Can't connect to AVD: We couldn't connect to the Azure Active Directory service ... Error code: 0x3507

Question

Environment:
MacBook Pro (Retina, 15-inch, Late 2013) - macOS 11.7.10

Remote Desktop: Version 10.9.5 (2179)

I often get this error and can't connect to Azure Virtual Desktop workspace via MacOS Remote Desktop client. I enabled verbose logging and below are the lines from the log that match the error code the UI shows via pop-up after waiting a long time trying to "configure". If I reboot the computer it seems to fix it which to me suggests something is cached. I use PKI (smart card) to login into the workspace which is registered via https://www.wvd.azure.us/.

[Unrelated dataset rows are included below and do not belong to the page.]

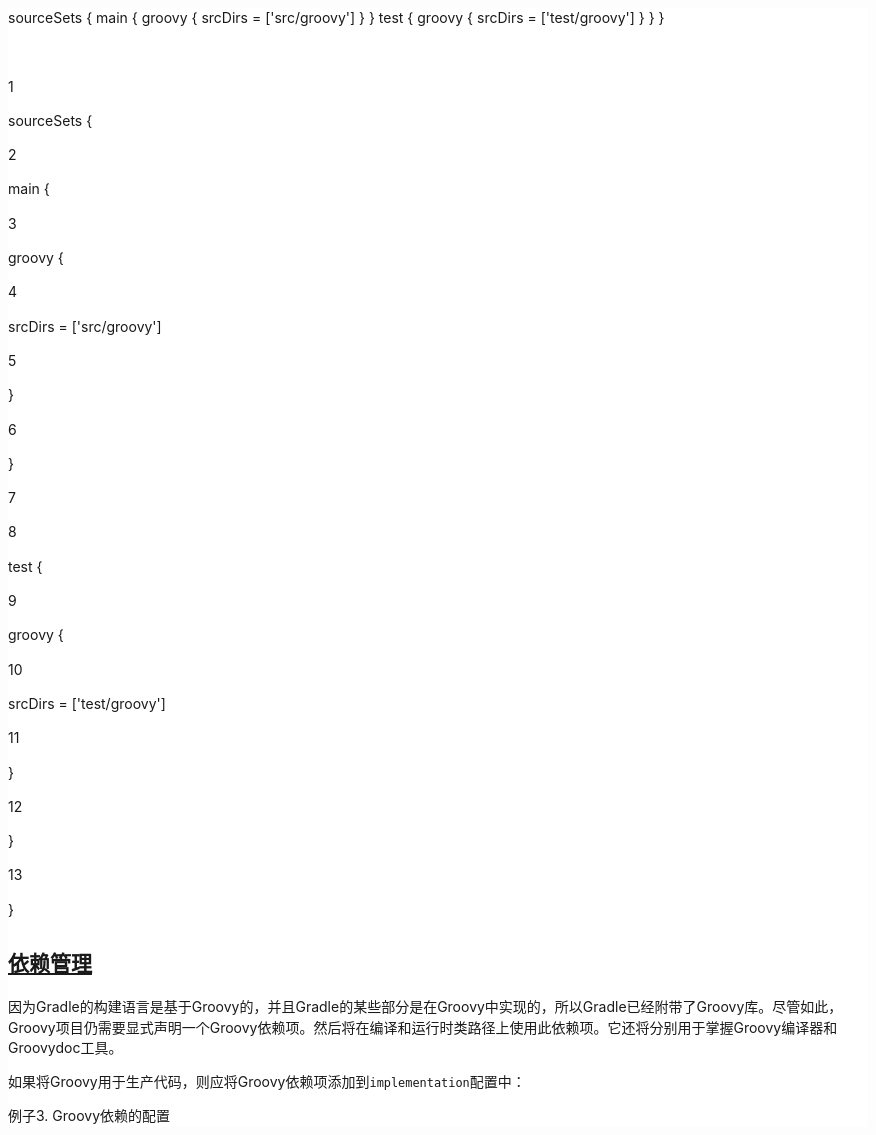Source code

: sourceSets \{ main \{ groovy \{ srcDirs = \['src/groovy'\] \} \} test \{ groovy \{ srcDirs = \['test/groovy'\] \} \} \}

 

1

sourceSets \{

2

 main \{

3

 groovy \{

4

 srcDirs \= \['src/groovy'\]

5

 \}

6

 \}

7

8

 test \{

9

 groovy \{

10

 srcDirs \= \['test/groovy'\]

11

 \}

12

 \}

13

\}

## [](#sec:groovy_dependency_management)[依赖管理](#sec:groovy_dependency_management)

因为Gradle的构建语言是基于Groovy的，并且Gradle的某些部分是在Groovy中实现的，所以Gradle已经附带了Groovy库。尽管如此，Groovy项目仍需要显式声明一个Groovy依赖项。然后将在编译和运行时类路径上使用此依赖项。它还将分别用于掌握Groovy编译器和Groovydoc工具。

如果将Groovy用于生产代码，则应将Groovy依赖项添加到`implementation`配置中：

例子3. Groovy依赖的配置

I|2024-06-12 07:21:53.2150 -04:00|:0 {64a26e5b-2bfd-4e2d-b8ce-9da63ddd0000} <0x70000371c000> DIAGNOSTICS(INFO): IDiagnostics::Log {"Attributes":{"ActivityId":"{64a26e5b-2bfd-4e2d-b8ce-9da63ddd0000}","Component":"Client","Type":"Checkpoint","RoleInstance":"...","Timestamp":"06/12/24 11:21:53.215089","ActivityHint":"ms-wvd-ep:fbc8477b-00f0-40a8-948f-ba5a7c0aa035","ActivityType":"Connection","CheckpointName":"OnDisconnected","DisconnectCode":"0x3507","DisconnectCodeSymbolic":"SSL_ERR_AAD_NONCE_ACQUISITION_FAILURE","DisconnectMessage":"SSL: failed to acquire AAD nonce.","DisconnectOperation":"ClientRDPConnect","DisconnectSource":"Client","IsInternal":"True"}}

I|2024-06-12 07:21:53.2160 -04:00|:0 {64a26e5b-2bfd-4e2d-b8ce-9da63ddd0000} <0x70000371c000> DIAGNOSTICS(INFO): IDiagnostics::Log {"Attributes":{"ActivityId":"{64a26e5b-2bfd-4e2d-b8ce-9da63ddd0000}","Component":"Client","Type":"Final","RoleInstance":"...","Timestamp":"06/12/24 11:21:53.215089","ActivityHint":"ms-wvd-ep:fbc8477b-00f0-40a8-948f-ba5a7c0aa035","ErrorCode":"0x3507","ErrorCodeSymbolic":"SSL_ERR_AAD_NONCE_ACQUISITION_FAILURE","ErrorInternal":"True","ErrorMessage":"SSL: failed to acquire AAD nonce.","ErrorOperation":"ClientRDPConnect","ErrorSource":"Client"}}

Answer 1

Hi @Andy Arismendi

It seems like the error SSL_ERR_AAD_NONCE_ACQUISITION_FAILURE is causing the issue. This error typically occurs when there’s a failure to acquire the Azure Active Directory (AAD) nonce during the SSL handshake.

Here are a few troubleshooting steps you can try:

1. Clearing Cached Credentials: Since rebooting your machine seems to fix the issue temporarily, it might be related to cached credentials. Try clearing any cached credentials related to Azure Virtual Desktop on your machine.
   1. https://learn.microsoft.com/en-us/answers/questions/1465916/azure-virtual-desktop-web-client-login-failed-with
2. Check Conditional Access Policies: Ensure that your Conditional Access policy does not exclude multi-factor authentication requirements for the Azure Windows VM sign-in cloud application.
   1. https://learn.microsoft.com/en-us/azure/virtual-desktop/troubleshoot-azure-ad-connections
3. Check Server Certificate Revocation: The SSL certificate's revocation might be an issue. A workaround is to turn off the “Check for server certification revocation” option in your system settings.
   1. https://techcommunity.microsoft.com/t5/azure-database-support-blog/revocation-of-the-ssl-certificate-failed-for-aad-authentication/ba-p/2278773
4. Check User Login Role: Ensure the user account was given the Virtual Machine User Login role on the VMs.
   1. https://learn.microsoft.com/en-us/azure/virtual-desktop/troubleshoot-azure-ad-connections

If you find this response helpful and it resolves your issue, please consider marking it as “Accepted” or giving it an upvote. This will help others in the community find the solution more easily.

Answer 2

I was able to address this issue by upgrading to MacOS Monterey which allowed me to upgrade Microsoft Remote Desktop to Version 10.9.8 (2217). The issue no longer occurs so it appears the issue was addressed in later versions of the Remote Desktop software.